Realizing the value of preserving city history for future generations, Tyson and other citizens were successful in 1985 in having the entire downtown area registered as a national historic landmark.

The historic district, including 93 buildings, is listed on the National Register of Historic Places. In addition, eight individual buildings are listed on the register and the town also contains 18 state and local landmarks.

There is even a plaque in the National Hotel parking lot which is dedicated to the ladies of the evening and their unique contributions to the Gold Rush. The plaque was placed by the fun-loving fraternity of E Clampus Vitus.

As the county seat, Nevada City served for many years as the commercial, governmental and professional center of Nevada County. Since the turn of the century, however, it has gradually relinquished its domination of the retail trade to nearby Grass Valley and has in recent decades actively developed its tourism industry.

Today, visitors enjoy exploring the town’s narrow streets and century-old buildings. Nevada City nightlife, featuring several noted restaurants and near year-around live theatre, attracts regular visitors from Sacramento and the Bay area.

Nevada City developed along the banks of Deer Creek in 1849. Early reports told of miners who pulled a pound of paydirt a day from gold deposits along the creek. The town was first known as Deer Creek Dry Diggins and later as Caldwell’s Upper Store. Several major fires in the 1850s and early 1860s convinced the townspeople to use more brick in rebuilding their structures.

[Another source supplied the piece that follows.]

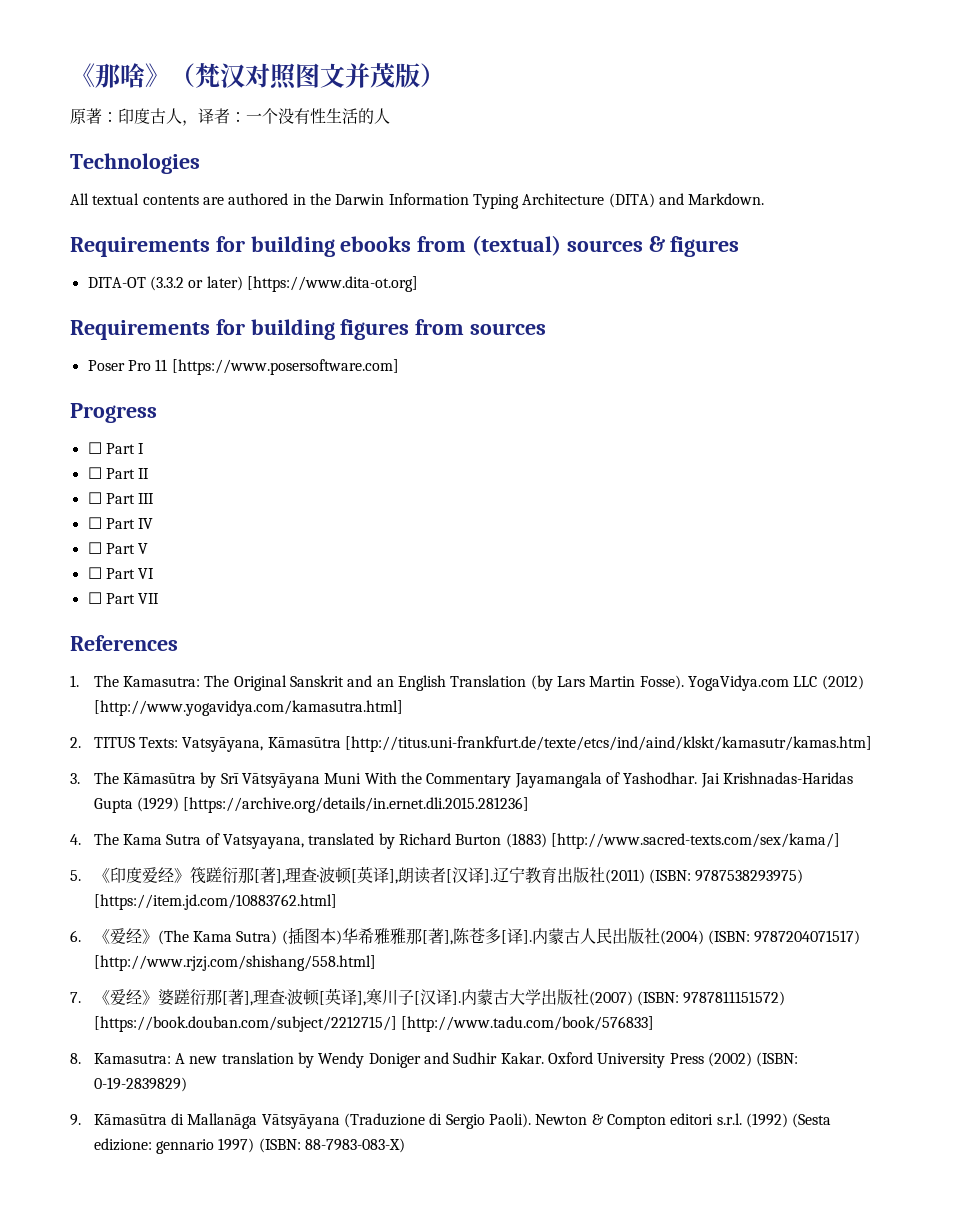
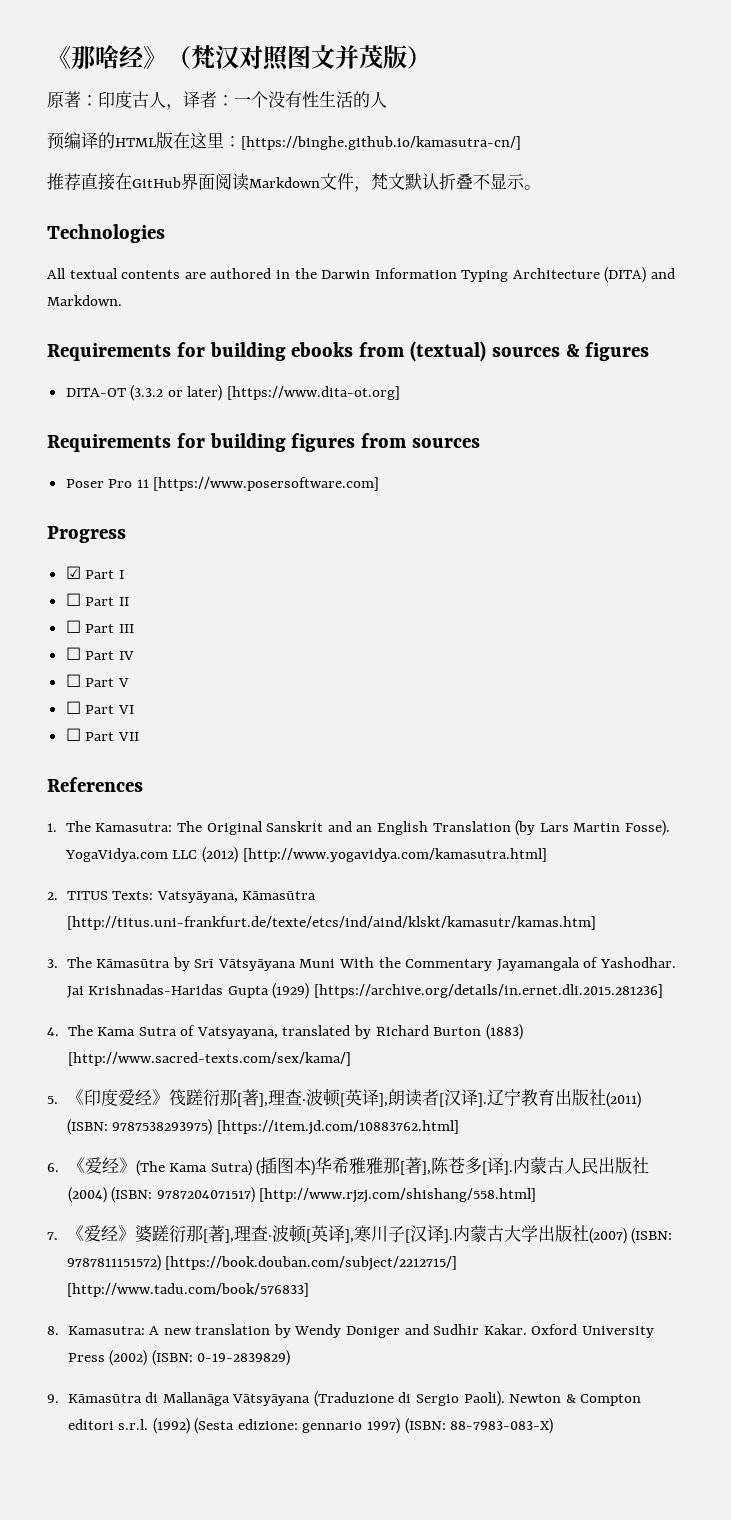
(145, 75) none -> [119,45,144,68] 经
(390, 116) none -> [47,132,521,150] [47,173,541,192] // 预编译的HTML版在这里：[https://binghe.github.io/kamasutra-cn/] // 推荐直接在GitHub界面阅读Markdown文件，梵文默认折叠不显示。
[87,442,102,454] ☐ -> [65,566,81,579] ☑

Civic leaders named the town Nevada, Spanish for “snow-covered,” in 1850 and the next year the newly-incorporated city became the Nevada County seat. The town’s name was later changed to Nevada City after its title was borrowed by the state to the east.

The town has had its share of firsts and famous people. Former U.S. President Herbert Hoover lived and worked here as a gold miner in his younger days. Three former U.S. senators, George Hearst, A. A. Sargent and William Morris Stewart, lived in Nevada City.

The consolidation of water companies that formed the Pacific Gas & Electric Co. occurred here and PG&E’s first general office was located in the National Hotel. The area boasts several inventions in the fields of mining, water and electricity.

It was in May, 1853, that Professor Henry Durant, formerly of Yale University, met with a committee in Nevada City to formulate plans for an academy that was incorporated two years later as the College of California. It would later become the University of California, Berkeley.

In recent years, the Nevada City lifestyle has attracted a number of well-known writers, artists and musicians. The area also draws high-tech business entrepreneurs who are able to locate their enterprises away from the stresses of big city life.

While many California gold rush towns have disappeared into the pages of history, Nevada City has rebounded time and again to emerge as unique blend of yesterday and today. Nevada City’s current cultural and economic renaissance is again proof of the town’s indomitable spirit.

“After more than a century of pioneer heritage,” says Edwin Tyson, “Nevada City remains the most complete gold town in California. It is a genuine small town and a living museum.